• **Task data**:
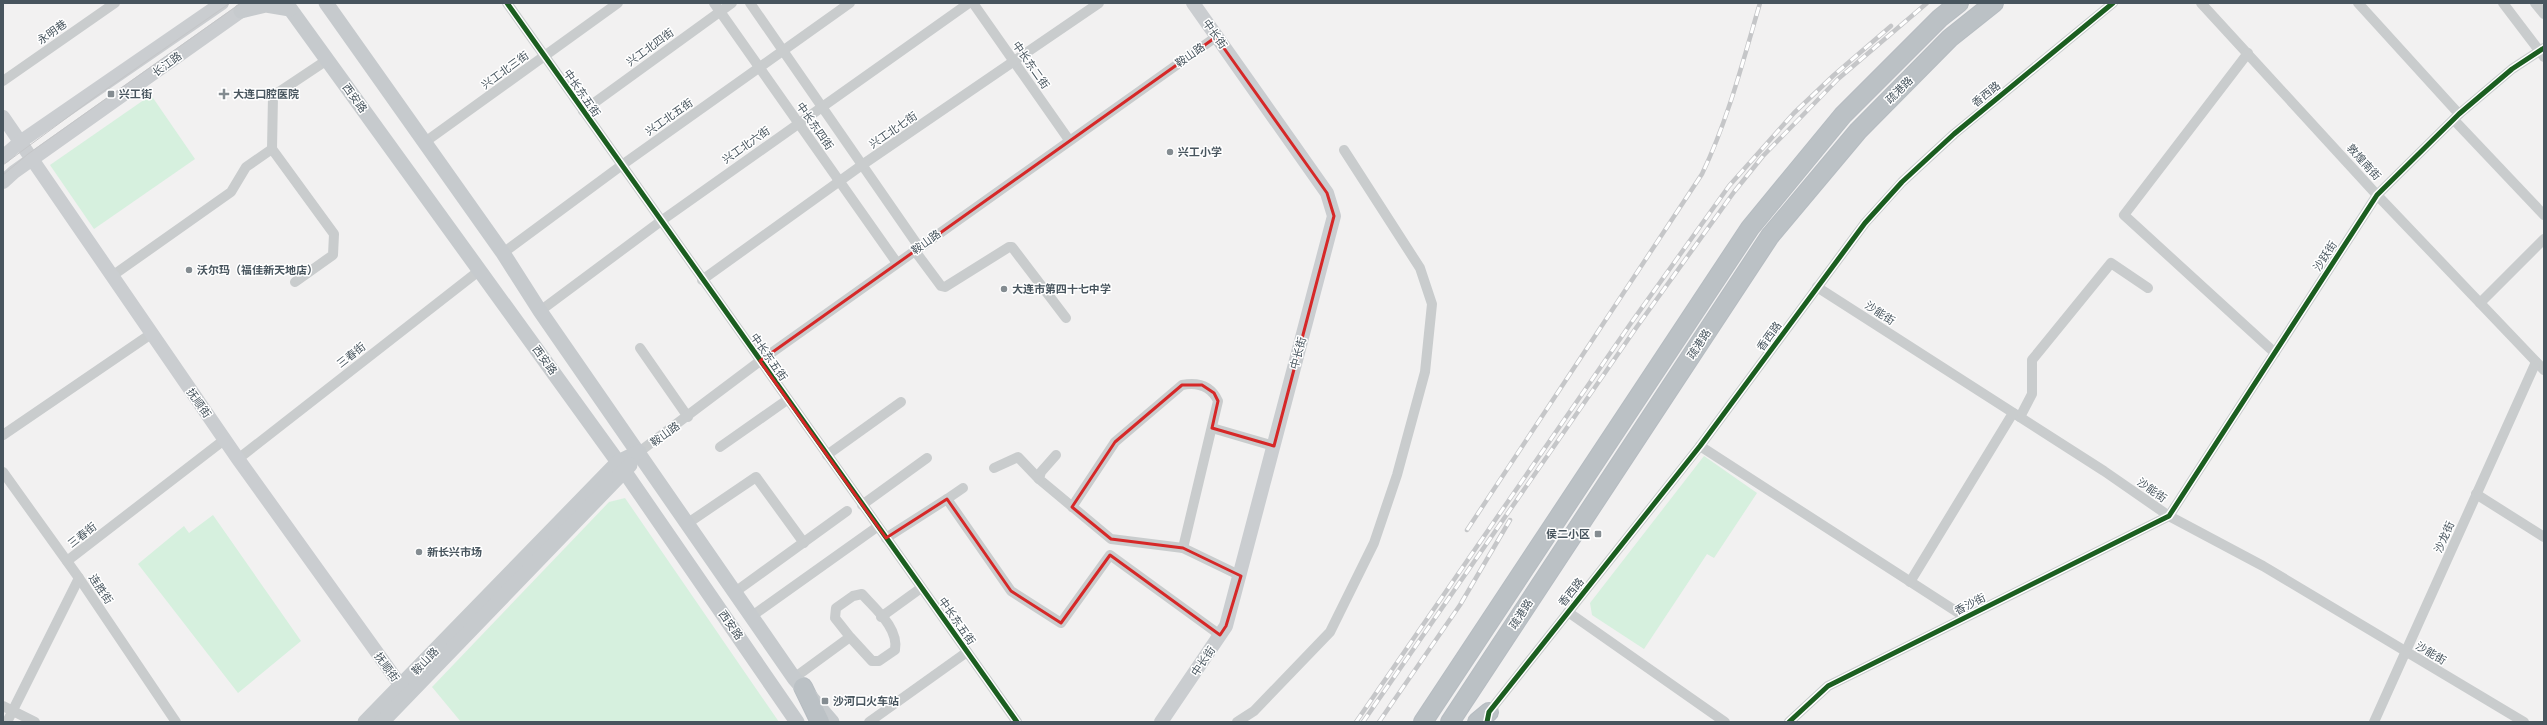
<svg xmlns="http://www.w3.org/2000/svg" width="2547" height="725" viewBox="0 0 2547 725" font-family="'DejaVu Sans','Noto Sans SC',sans-serif">
<style>
.green{fill:#d6f0de}
.lines{fill:none;stroke-linecap:round;stroke-linejoin:round}
.highway-casing{stroke:#b6bcc1;stroke-width:20}
.street{stroke:#c9cccd;stroke-width:10}
.secondary{stroke:#cacdd0;stroke-width:14}
.primary{stroke:#c6cacd;stroke-width:15}
.highway{stroke:#bbc1c5;stroke-width:18}
.tram{stroke:#c5c6c8;stroke-width:1}
.rail-casing{stroke:#c5c6c8;stroke-width:4.5}
.rail{stroke:#fff;stroke-width:3;stroke-dasharray:9;stroke-linecap:butt}
.cycleway-casing{stroke:#fff;stroke-width:8}
.cycleway{stroke:#1b5e20;stroke-width:5}
.marked{fill:none;stroke:#d62828;stroke-width:3;stroke-linejoin:round}
.poi-dot{fill:#848c91;stroke:#fff;stroke-width:1.5}
.labels{text-anchor:middle;stroke-width:3;stroke-linejoin:round;paint-order:stroke}
.street-label{font-size:11px;fill:#48555e;stroke:#fff}
.poi-label{font-size:11px;font-weight:bold;fill:#48555e;stroke:#fff;text-anchor:start}
</style>
<rect width="100%" height="100%" fill="#f2f1f1"/>
<!-- green -->
<g class="green">
<path d="M151 95 195 159 94 229 50 165Z"/>
<path d="M1704 456 1757 493 1714 558 1707 554 1644 649 1592 615 1590 603Z"/>
<path d="M625 498 779 722H461L432 687 609 502Z"/>
<path d="M213 515 301 641 238 693 138 564 184 526 189 533Z"/>
</g>
<g class="lines">
<defs>
<g id="highway">
<path d="M803 687 820 722"/>
<path d="M1423 722 1750 228 1843 115 1940 18 1959 3"/>
<path d="M1450 722 1770 236 1858 131 1950 38 1994 3"/>
<path d="M1477 722 1489 712"/>
</g>
</defs>
<!-- highway casing -->
<use href="#highway" class="highway-casing"/>
<!-- street -->
<g class="street">
<path d="M507 3 1017 722"/>
<path d="M714 3 897 263"/>
<path d="M750 3 919 247"/>
<path d="M973 3 1069 140"/>
<path d="M2201 3 2377 195 2544 370"/>
<path d="M2358 3 2459 114"/>
<path d="M2503 3 2544 57"/>
<path d="M2535 3 2544 14"/>
<path d="M2248 53 2124 215 2275 353"/>
<path d="M3 81 115 3"/>
<path d="M583 111 732 3"/>
<path d="M2454 120 2544 215"/>
<path d="M425 142 618 3"/>
<path d="M272 149 334 234 333 255 295 282"/>
<path d="M915 251 941 286 945 287 1009 247H1012L1066 318"/>
<path d="M503 253 622 165 850 3"/>
<path d="M112 276 231 192 246 167 272 149 273 96 327 60"/>
<path d="M702 280 862 165 1099 3"/>
<path d="M1817 287 2104 471 2169 516 2263 566 2524 722"/>
<path d="M2480 303 2544 239"/>
<path d="M540 311 661 221 969 3"/>
<path d="M640 348 688 417"/>
<path d="M2020 417 2032 394V360L2111 263 2148 288"/>
<path d="M1212 428 1274 446"/>
<path d="M3 435 151 334"/>
<path d="M1700 446 1965 617"/>
<path d="M720 447 787 400"/>
<path d="M639 452 760 361 1216 37"/>
<path d="M827 455 901 402"/>
<path d="M1056 455 1041 472 1039 479 1111 539 1183 548 1218 401C1211 386 1198 382 1182 385L1115 442 1072 507"/>
<path d="M238 459 480 270"/>
<path d="M994 468 1018 457 1039 479"/>
<path d="M3 472 79 578 176 722"/>
<path d="M2476 494 2544 537"/>
<path d="M947 499 963 488"/>
<path d="M862 505 927 458"/>
<path d="M688 523 756 477 804 543"/>
<path d="M886 538 947 499 1011 591 1061 623 1110 555 1220 635"/>
<path d="M1183 548 1241 576"/>
<path d="M67 561 224 440"/>
<path d="M1910 582 2013 413"/>
<path d="M735 592 847 511"/>
<path d="M1568 612 1725 722"/>
<path d="M752 616 877 527"/>
<path d="M881 617 921 588"/>
<path d="M794 678 850 637 872 661H879L895 650C899 628 875 609 862 594L853 596 836 608 835 618 850 637"/>
<path d="M3 706 35 722"/>
<path d="M1488 717 1489 712 1700 446 1865 223 1902 182 1954 134 2113 3"/>
<path d="M7 722 79 578"/>
<path d="M869 722 967 652"/>
<path d="M1237 722 1254 711 1330 632 1374 543 1397 475 1425 372 1432 304 1420 268 1344 150"/>
<path d="M1789 722 1828 686 2169 516 2377 195 2459 114 2512 69 2544 48"/>
<path d="M2374 722 2536 362"/>
</g>
<!-- secondary -->
<g class="secondary">
<path d="M3 117 238 459 401 686"/>
<path d="M3 157 20 142 222 3"/>
<path d="M3 182 14 172 251 4"/>
<path d="M1161 722 1226 626 1334 216 1327 193 1193 3"/>
</g>
<!-- primary -->
<g class="primary">
<path d="M286 3 618 462 797 722"/>
<path d="M326 3 503 253 540 311 794 678 832 722"/>
<path d="M241 11 266 5 290 9"/>
<path d="M365 722 618 462 639 452"/>
<path d="M382 722 630 465"/>
</g>
<!-- highway -->
<use href="#highway" class="highway"/>
<!-- tram -->
<g class="tram">
<path d="M3 165 95 97 230 3"/>
<path d="M3 175 28 154 241 3"/>
</g>
<defs>
<g id="rail">
<path d="M1467 530 1702 174C1728 120 1743 61 1760 3"/>
<path d="M1356 722 1631 323 1729 186 1794 113 1834 75 1891 26"/>
<path d="M1363 722 1636 328 1734 192 1763 156 1838 79 1927 3"/>
<path d="M1379 722 1460 605 1510 520"/>
</g>
</defs>
<!-- rail casing -->
<use href="#rail" class="rail-casing"/>
<!-- rail -->
<use href="#rail" class="rail"/>
<defs>
<g id="cycleway">
<path d="M507 3 1017 722"/>
<path d="M1487 722 1489 712 1700 446 1865 223 1902 182 1954 134 2113 3"/>
<path d="M1789 722 1828 686 2169 516 2377 195 2459 114 2512 69 2544 48"/>
</g>
</defs>
<!-- cycleway casing -->
<use href="#cycleway" class="cycleway-casing"/>
<!-- cycleway -->
<use href="#cycleway" class="cycleway"/>
</g>
<!-- marked area -->
<path class="marked" d="M1216 37 1327 193 1334 216 1274 446 1212 428 1218 401 1214 393 1202 385H1182L1115 442 1072 507 1111 539 1183 548 1241 576 1226 626 1220 635 1110 555 1061 623 1011 591 947 499 886 538 760 361Z"/>
<!-- markers -->
<g class="poi-dot">
<rect x="107" y="90" width="8" height="8" rx="2"/>
<path d="M222 88h4v4h4v4h-4v4h-4v-4h-4v-4h4z"/>
<circle cx="1170" cy="152" r="4"/>
<circle cx="189" cy="270" r="4"/>
<circle cx="1004" cy="289" r="4"/>
<rect x="1594" y="530" width="8" height="8" rx="2"/>
<circle cx="419" cy="552" r="4"/>
<rect x="821" y="697" width="8" height="8" rx="2"/>
</g>
<g class="labels">
<!-- street labels -->
<g class="street-label">
<text transform="translate(52 32) rotate(-35)" y="4">永明巷</text>
<text transform="translate(1215 34) rotate(55)" y="4">中长街</text>
<text transform="translate(650 47) rotate(-36)" y="4">兴工北四街</text>
<text transform="translate(1190 55) rotate(-35)" y="4">鞍山路</text>
<text transform="translate(167 64) rotate(-36)" y="4">长江路</text>
<text transform="translate(1031 65) rotate(55)" y="4">中长东二街</text>
<text transform="translate(505 70) rotate(-36)" y="4">兴工北三街</text>
<text transform="translate(1899 90) rotate(-45)" y="4">疏港路</text>
<text transform="translate(582 93) rotate(55)" y="4">中长东五街</text>
<text transform="translate(1986 94) rotate(-39)" y="4">香西路</text>
<text transform="translate(355 98) rotate(54)" y="4">西安路</text>
<text transform="translate(669 117) rotate(-35)" y="4">兴工北五街</text>
<text transform="translate(815 126) rotate(55)" y="4">中长东四街</text>
<text transform="translate(893 130) rotate(-34)" y="4">兴工北七街</text>
<text transform="translate(746 145) rotate(-35)" y="4">兴工北六街</text>
<text transform="translate(2364 162) rotate(48)" y="4">敦煌南街</text>
<text transform="translate(926 242) rotate(-36)" y="4">鞍山路</text>
<text transform="translate(2325 256) rotate(-57)" y="4">沙跃街</text>
<text transform="translate(1880 313) rotate(33)" y="4">沙能街</text>
<text transform="translate(1769 336) rotate(-54)" y="4">香西路</text>
<text transform="translate(1699 344) rotate(-57)" y="4">疏港路</text>
<text transform="translate(1298 353) rotate(-75)" y="4">中长街</text>
<text transform="translate(351 355) rotate(-38)" y="4">三春街</text>
<text transform="translate(769 357) rotate(55)" y="4">中长东五街</text>
<text transform="translate(545 360) rotate(54)" y="4">西安路</text>
<text transform="translate(199 403) rotate(55)" y="4">抚顺街</text>
<text transform="translate(665 434) rotate(-36)" y="4">鞍山路</text>
<text transform="translate(2152 490) rotate(35)" y="4">沙能街</text>
<text transform="translate(82 535) rotate(-38)" y="4">三春街</text>
<text transform="translate(2444 537) rotate(-66)" y="4">沙龙街</text>
<text transform="translate(101 589) rotate(56)" y="4">连胜街</text>
<text transform="translate(1571 592) rotate(-51)" y="4">香西路</text>
<text transform="translate(1970 604) rotate(-27)" y="4">香沙街</text>
<text transform="translate(1521 614) rotate(-57)" y="4">疏港路</text>
<text transform="translate(957 621) rotate(55)" y="4">中长东五街</text>
<text transform="translate(731 625) rotate(55)" y="4">西安路</text>
<text transform="translate(2431 653) rotate(31)" y="4">沙能街</text>
<text transform="translate(425 661) rotate(-46)" y="4">鞍山路</text>
<text transform="translate(1203 661) rotate(-56)" y="4">中长街</text>
<text transform="translate(387 667) rotate(54)" y="4">抚顺街</text>
</g>
<!-- poi labels -->
<g class="poi-label">
<text x="119" y="98">兴工街</text>
<text x="233" y="98">大连口腔医院</text>
<text x="1178" y="156">兴工小学</text>
<text x="197" y="274">沃尔玛（福佳新天地店）</text>
<text x="1012" y="293">大连市第四十七中学</text>
<text x="1590" y="538" text-anchor="end">侯二小区</text>
<text x="427" y="556">新长兴市场</text>
<text x="833" y="705">沙河口火车站</text>
</g>
</g>
<!-- border -->
<rect width="2547" height="725" fill="none" stroke="#48555e" stroke-width="8"/>
</svg>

• **Exercise**: Provide every line from the material that contains the word "linejoin".

• **Answer for this exercise**:
.lines{fill:none;stroke-linecap:round;stroke-linejoin:round}
.marked{fill:none;stroke:#d62828;stroke-width:3;stroke-linejoin:round}
.labels{text-anchor:middle;stroke-width:3;stroke-linejoin:round;paint-order:stroke}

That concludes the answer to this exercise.